Just one consequence of this emphasis: policy decisions such as progressive taxation, universal health care, raising the minimum wage, and other measures to limit inequality have strong ties to public health and mental health, putting the onus on prevention squarely on society’s shoulders. Another consequence, especially in the U.S., where fields such as biological psychiatry not only predominate but are accorded outsize prestige and explanatory power: they are shown to minimize attention to the context in which depression occurs, tending instead to view the brain and individual in isolation, largely unaffected by matters such as economic policy and fraying social trust.
The dominance of that model is not inevitable, however, and the example of Finland underscores why it needs to be challenged.
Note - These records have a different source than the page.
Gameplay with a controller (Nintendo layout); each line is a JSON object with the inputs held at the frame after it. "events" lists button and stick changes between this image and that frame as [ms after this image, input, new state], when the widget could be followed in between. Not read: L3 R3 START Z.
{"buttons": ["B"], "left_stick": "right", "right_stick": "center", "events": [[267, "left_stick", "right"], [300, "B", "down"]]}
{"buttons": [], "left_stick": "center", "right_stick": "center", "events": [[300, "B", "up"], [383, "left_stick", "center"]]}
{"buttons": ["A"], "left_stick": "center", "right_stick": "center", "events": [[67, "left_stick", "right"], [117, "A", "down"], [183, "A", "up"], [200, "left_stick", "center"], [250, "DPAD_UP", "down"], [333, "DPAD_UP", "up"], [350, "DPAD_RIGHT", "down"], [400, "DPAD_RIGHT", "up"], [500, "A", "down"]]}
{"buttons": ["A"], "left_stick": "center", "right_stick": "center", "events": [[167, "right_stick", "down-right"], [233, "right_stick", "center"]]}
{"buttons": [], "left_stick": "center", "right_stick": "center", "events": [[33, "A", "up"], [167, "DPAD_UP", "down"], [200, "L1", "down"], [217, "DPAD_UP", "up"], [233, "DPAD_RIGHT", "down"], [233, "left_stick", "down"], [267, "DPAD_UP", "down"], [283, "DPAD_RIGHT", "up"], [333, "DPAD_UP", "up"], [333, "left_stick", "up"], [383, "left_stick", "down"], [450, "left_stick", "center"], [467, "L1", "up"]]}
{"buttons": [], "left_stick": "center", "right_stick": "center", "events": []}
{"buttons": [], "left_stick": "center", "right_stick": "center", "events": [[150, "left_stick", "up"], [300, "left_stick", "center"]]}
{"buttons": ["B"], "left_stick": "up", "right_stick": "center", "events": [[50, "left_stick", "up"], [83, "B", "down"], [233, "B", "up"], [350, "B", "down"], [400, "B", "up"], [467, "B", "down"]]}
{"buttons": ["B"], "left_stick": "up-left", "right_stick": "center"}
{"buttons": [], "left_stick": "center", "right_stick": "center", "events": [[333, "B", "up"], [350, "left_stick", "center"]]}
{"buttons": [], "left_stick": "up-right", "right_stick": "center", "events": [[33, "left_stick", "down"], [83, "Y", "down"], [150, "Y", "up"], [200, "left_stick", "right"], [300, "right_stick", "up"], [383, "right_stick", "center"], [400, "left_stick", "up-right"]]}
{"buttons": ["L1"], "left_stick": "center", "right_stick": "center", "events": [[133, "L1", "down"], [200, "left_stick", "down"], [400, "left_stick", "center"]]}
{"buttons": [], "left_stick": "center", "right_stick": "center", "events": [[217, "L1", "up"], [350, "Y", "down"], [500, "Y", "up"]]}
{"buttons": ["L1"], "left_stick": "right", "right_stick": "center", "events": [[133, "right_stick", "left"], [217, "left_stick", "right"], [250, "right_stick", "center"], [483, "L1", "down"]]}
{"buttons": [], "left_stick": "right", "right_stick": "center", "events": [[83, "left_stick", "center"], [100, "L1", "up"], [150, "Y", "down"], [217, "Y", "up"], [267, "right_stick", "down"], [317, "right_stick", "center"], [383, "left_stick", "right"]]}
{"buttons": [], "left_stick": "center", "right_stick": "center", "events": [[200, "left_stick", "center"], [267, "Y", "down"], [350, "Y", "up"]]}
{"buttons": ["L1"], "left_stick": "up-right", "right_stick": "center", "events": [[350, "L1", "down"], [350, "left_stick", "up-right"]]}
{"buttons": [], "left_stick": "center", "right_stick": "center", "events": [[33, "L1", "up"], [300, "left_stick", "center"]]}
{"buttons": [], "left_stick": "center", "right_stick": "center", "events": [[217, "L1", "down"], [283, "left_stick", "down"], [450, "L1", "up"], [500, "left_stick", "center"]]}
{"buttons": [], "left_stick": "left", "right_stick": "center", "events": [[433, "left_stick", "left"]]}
American psychiatry is also capable of a more nuanced and expanded focus, to address a range of causes for mental distress and unhappiness. In answer to the question, “Why aren’t we Americans as happy as we should be, given all the wonderful things we have in our lives?” Ronald W. Pies, former editor of Psychiatric Times, concludes on a personal note: “I think the declining state of American happiness is largely a rational response to the mess in which “we the people” find ourselves…. I [also] believe things can get better. Witness the idealism of the students who survived the Parkland High School shootings, and who now protest the unconscionable gun-related carnage in this country.”
If depression about the state of one’s country is partly a rational response to its political crises, then, just as clearly, we need to approach depression differently—as joined to social causes, not divorced from them, with treatment part of a national program that can repair the fraying social tie before it unravels any further.